Such a lovely juxtaposition of question and answer - where does the love go? I think it gets played out in the song of the cowbird...

California Girl said...

Happy Easter Ruth! I only realized yesterday it's this coming weekend.

The Broad said...

This are good words for me this week as I am in a contemplative mood and concerning myself with those thoughts beyond life's understanding. Indeed, Happy Easter, Ruth

Anonymous said...

Anyone who's lost a deeply loved one has asked, where did they go?, never content with the arguments provided. Our presence here is so physical (yes, pulsing through us like a river) that only presence can suffice in an always-vanishing world. Hardest to understand that everything courses in that stream that's meant to overspill and flow out. Gorgeous and delicate poem, Ruth, and the pic's exquisite. Here's to a grand month of poems. - Brendan

George said...

A very fine poem, Ruth, and I especially like the imagery you have chosen. For me, death and resurrection are constantly pulsating throughout the days of our lives—even the hours of our lives. They sing together as a duet, each with a different pitch and range, each voice giving meaning to the other. What rises falls, what falls rises, and it's nice to be in the season of rising.

Parts of the exercise —
1. Output the poem comments exactly, everything from "Such a lovely" down to "California Girl said...".
2. Answer these questions from the poem comments:
(a) Which holiday does California Girl wish Ruth a happy one of?
(b) What name signs the comment posted by Anonymous?
(c) Which bird's song is mentioned in the first comment?
3. Carry the poem comments forward from the point where they end.

Given material —
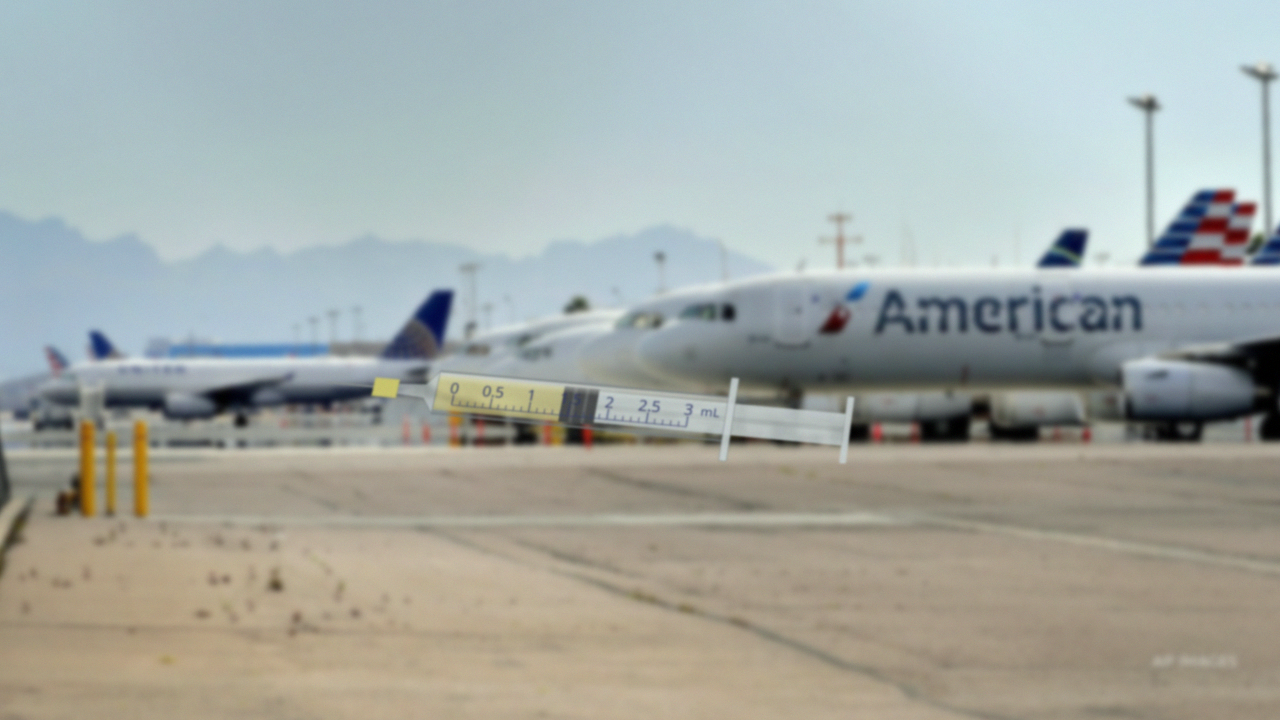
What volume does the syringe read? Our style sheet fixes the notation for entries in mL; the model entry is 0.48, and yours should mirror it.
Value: 1.4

Answer set —
1.
Such a lovely juxtaposition of question and answer - where does the love go? I think it gets played out in the song of the cowbird...

California Girl said...

2.
(a) Easter
(b) Brendan
(c) The cowbird

3.
hedgewitch said...

Where the dead have gone none may know because they can't tell us-- yet, it seems one of those "secrets" everybody knows, in this case 'everybody' being the natural world which death and resurrection are constantly emptying and refilling, like one of those cups in a water-fall fountain. A beautiful start to a month of poetry, Ruth.

Miss Jane said...

So lovely to walk with you in this beautiful flow of a poem.

erin said...

what if that spring bloom is us? what if we are it? then what of resurrection? and too, what of how we treat the world? (but how do we already treat one another?) oh, through this lens of hope (i seem to have this spring) i trust what is inside the raccoon's den-hole because what other choice is there?

xo
erin

Babs-beetle said...

I love the photo as well as your words :)

Nancy said...

Ruth, this is absolutely exquisite...the picture perfect with the words.

Maureen said...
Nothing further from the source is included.